H. H. (Harry Heye) Tammen was one of the largest publishers of postcards in Colorado. He acquired imagery from various photographers, particularly William Henry Jackson, and produced stereoviews, full-size photographic prints, photo albums, silver souvenir spoons and publications about the West, alongside botanical specimens, fossil fish, polished agates, relics, taxidermy and Pueblo Indian pottery, all of which were sold through his stores around Denver. Ever the consummate businessman, in 1895 Tammen became the co-owner and co-editor of the Denver Post and in 1917, when Buffalo Bill Cody died in Denver, Tammen offered Cody's widow $10,000 for the privilege of burying him there, resulting in a funeral procession of over 50,000 people.

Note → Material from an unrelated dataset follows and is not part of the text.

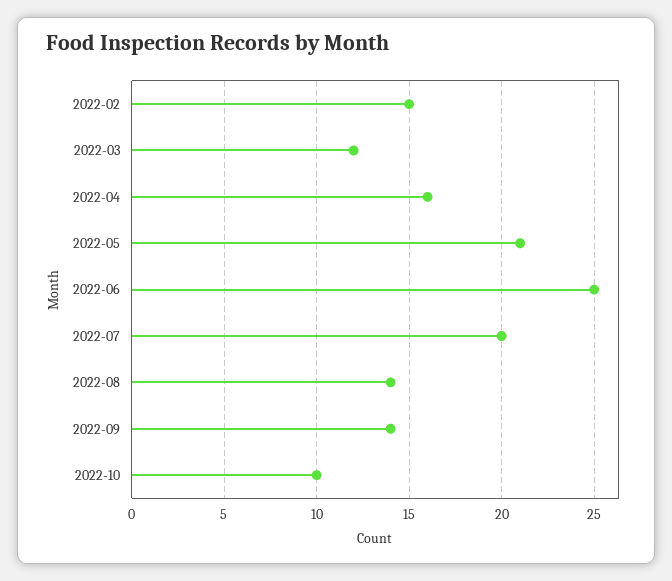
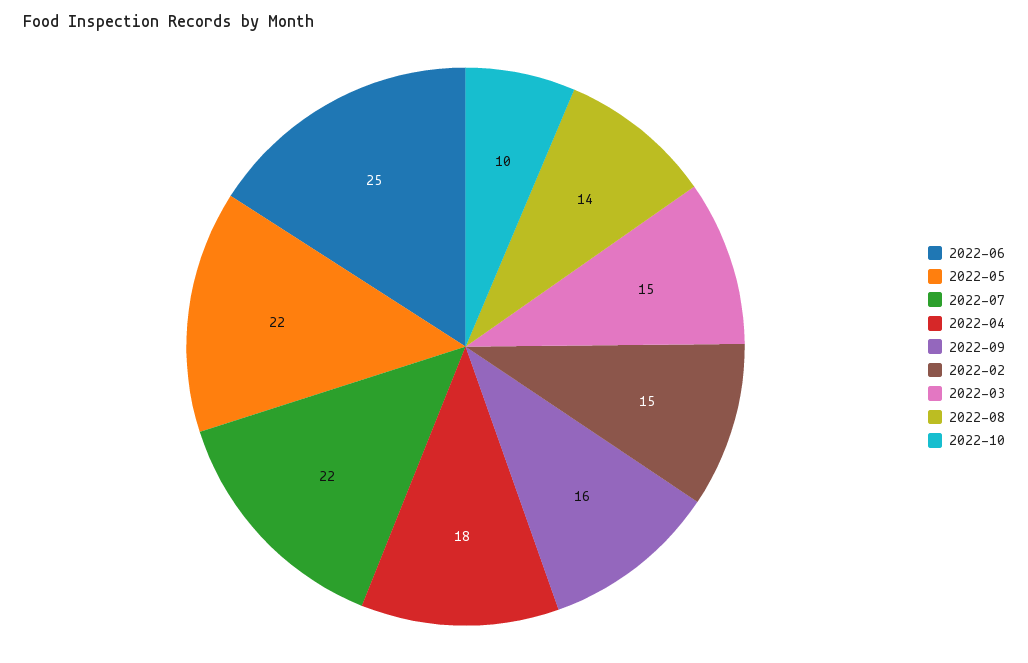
2022-03: 12 -> 15
2022-04: 16 -> 18
2022-05: 21 -> 22
2022-07: 20 -> 22
2022-09: 14 -> 16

This handsome photograph of the Ute Indian tribe was in all likelihood produced by another photographer of the period and subsequently printed by Tammen. Residing primarily in Colorado and Utah, the tribe never existed as a unified body, instead consisting of various nomadic bands who kept in close communication with neighboring groups. Unlike many of the other tribes in the region, there exists no evidence or tradition of migration between what is now Colorado and Utah; ancestors of the Ute seem to have been residing in the area for about 1000 years. Jackson, while photographing on the U.S. Geological Survey expedition to Utah in 1877, noted that the "Utah," "Utas" or "Yutas" were brave and hardy. This oversize photograph represents a significant and important record of established tribal communities before and during a period of great conflict and assimilation, forever altering Native Americans' relationships with their land and country.
Another print of this image is in the collection of the Smithsonian Institution.